:: Directives ::
(1) From the thread on Lucene for UMLS2014 below, output the passage that opens with the words containing "I'm not an svn" and closes with "from trunk SVN.", copied word for word.
(2) Write the next part of the Lucene for UMLS2014 thread below, picking up right after its final sentence.

RE: Lucene for UMLS2014

Posted by "Masanz, James J." <Ma...@mayo.edu>.
I'm not an svn guru, but you can use Team->Update to get the latest of all the things you have not customized, plus SVN will tell you of the conflicts, and you can merge your customizations into the latest. I've done it when I haven't had many customizations to preserve.

To get the new dictionary lookup (sub)project, you might have to do something to get it imported, such as going into the SVN repository exploring view and use Check out as Maven Project menu option on that (sub)project.

-----Original Message-----
From: Harpreet Khanduja [mailto:hsk5004@rit.edu] 
Sent: Tuesday, July 22, 2014 2:32 PM
To: dev@ctakes.apache.org
Subject: Re: Lucene for UMLS2014

Hello,

I checked out 3.1.1 from trunk SVN.

:: Data entries ::
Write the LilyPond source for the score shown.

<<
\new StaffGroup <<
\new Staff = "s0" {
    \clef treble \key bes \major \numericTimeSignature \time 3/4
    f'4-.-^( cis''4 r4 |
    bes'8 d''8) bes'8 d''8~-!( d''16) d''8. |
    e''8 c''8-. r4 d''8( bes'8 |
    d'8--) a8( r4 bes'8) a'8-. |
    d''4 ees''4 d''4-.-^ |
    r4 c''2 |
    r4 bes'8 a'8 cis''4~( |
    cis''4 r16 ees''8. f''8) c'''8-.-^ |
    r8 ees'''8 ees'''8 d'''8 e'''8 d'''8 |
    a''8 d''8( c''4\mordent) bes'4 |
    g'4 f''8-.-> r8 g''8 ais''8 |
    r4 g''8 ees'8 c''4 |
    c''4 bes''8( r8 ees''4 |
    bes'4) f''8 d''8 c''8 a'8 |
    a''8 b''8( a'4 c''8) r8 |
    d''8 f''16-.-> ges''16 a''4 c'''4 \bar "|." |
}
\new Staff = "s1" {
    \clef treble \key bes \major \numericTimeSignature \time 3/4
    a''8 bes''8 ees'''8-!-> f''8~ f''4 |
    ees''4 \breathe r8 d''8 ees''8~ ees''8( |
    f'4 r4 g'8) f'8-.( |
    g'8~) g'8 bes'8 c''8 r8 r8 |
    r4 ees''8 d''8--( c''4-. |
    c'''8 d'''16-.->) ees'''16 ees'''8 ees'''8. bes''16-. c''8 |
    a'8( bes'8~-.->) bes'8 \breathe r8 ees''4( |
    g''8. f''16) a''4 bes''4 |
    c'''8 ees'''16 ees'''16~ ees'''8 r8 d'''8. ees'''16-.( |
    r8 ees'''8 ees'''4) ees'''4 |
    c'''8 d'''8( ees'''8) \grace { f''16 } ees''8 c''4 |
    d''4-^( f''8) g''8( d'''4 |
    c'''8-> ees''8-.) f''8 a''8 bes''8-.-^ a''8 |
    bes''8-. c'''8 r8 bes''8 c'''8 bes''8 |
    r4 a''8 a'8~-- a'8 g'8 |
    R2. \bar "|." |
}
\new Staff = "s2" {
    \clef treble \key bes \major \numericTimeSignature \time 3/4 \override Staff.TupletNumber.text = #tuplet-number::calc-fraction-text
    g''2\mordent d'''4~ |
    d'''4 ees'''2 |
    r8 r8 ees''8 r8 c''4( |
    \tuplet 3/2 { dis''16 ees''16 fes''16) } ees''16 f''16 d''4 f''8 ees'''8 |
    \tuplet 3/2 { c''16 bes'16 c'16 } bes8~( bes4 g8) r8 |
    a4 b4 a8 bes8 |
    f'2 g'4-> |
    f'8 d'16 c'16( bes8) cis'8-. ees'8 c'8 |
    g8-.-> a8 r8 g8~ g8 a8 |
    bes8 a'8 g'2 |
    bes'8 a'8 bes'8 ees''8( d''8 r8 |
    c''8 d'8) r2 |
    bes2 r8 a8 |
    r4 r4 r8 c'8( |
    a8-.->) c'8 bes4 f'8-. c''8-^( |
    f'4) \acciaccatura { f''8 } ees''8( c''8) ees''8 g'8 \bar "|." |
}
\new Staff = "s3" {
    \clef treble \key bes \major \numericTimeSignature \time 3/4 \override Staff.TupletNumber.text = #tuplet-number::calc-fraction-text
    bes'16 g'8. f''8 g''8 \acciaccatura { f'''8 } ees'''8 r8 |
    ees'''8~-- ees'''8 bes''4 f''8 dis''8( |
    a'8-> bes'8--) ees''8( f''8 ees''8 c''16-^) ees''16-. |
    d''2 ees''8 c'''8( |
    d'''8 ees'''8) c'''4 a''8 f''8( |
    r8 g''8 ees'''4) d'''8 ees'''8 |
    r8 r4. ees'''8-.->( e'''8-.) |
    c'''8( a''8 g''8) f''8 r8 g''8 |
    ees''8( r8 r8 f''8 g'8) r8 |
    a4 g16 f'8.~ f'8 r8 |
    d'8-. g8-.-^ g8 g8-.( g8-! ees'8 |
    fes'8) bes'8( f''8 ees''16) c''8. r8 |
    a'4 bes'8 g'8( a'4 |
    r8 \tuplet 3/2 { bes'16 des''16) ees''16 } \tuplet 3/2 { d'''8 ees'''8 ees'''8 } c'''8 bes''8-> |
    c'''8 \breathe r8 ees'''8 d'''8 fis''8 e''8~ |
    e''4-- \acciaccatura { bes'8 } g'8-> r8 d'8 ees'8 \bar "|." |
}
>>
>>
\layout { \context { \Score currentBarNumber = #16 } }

:: Answers in order ::
(1)
I'm not an svn guru, but you can use Team->Update to get the latest of all the things you have not customized, plus SVN will tell you of the conflicts, and you can merge your customizations into the latest. I've done it when I haven't had many customizations to preserve.

To get the new dictionary lookup (sub)project, you might have to do something to get it imported, such as going into the SVN repository exploring view and use Check out as Maven Project menu option on that (sub)project.

-----Original Message-----
From: Harpreet Khanduja [mailto:hsk5004@rit.edu] 
Sent: Tuesday, July 22, 2014 2:32 PM
To: dev@ctakes.apache.org
Subject: Re: Lucene for UMLS2014

Hello,

I checked out 3.1.1 from trunk SVN.

(2)
Thank you



On Tue, Jul 22, 2014 at 2:29 PM, Masanz, James J. <Ma...@mayo.edu>
wrote:

> Did you download the source and import into eclipse, or did you check out
> 3.1.1 from SVN.
> If you checked it out from SVN, did you check it out from trunk, or from
> the tag for 3.1.1.
>
> -- James
>
> -----Original Message-----
> From: Harpreet Khanduja [mailto:hsk5004@rit.edu]
> Sent: Tuesday, July 22, 2014 12:49 PM
> To: dev@ctakes.apache.org
> Subject: Re: Lucene for UMLS2014
>
> Hello,
>    I am using ctakes 3.1.1 in eclipse and I have added my customizations to
> the project, but now I want to update it to 3.2 so that I can use
>    ctakes-dictionary-lookup-fast.
>    Is there any way to update the whole ctakes project to 3.2 without my
> customizations getting removed?
>
>   It would be a great help.
>
> Thank you,
>
> Harpreet
>
>
>
>
>
> On Tue, Jul 22, 2014 at 10:53 AM, Harpreet Khanduja <hs...@g.rit.edu>
> wrote:
>
> > Thank you so much for your help.
> >
> > Harpreet.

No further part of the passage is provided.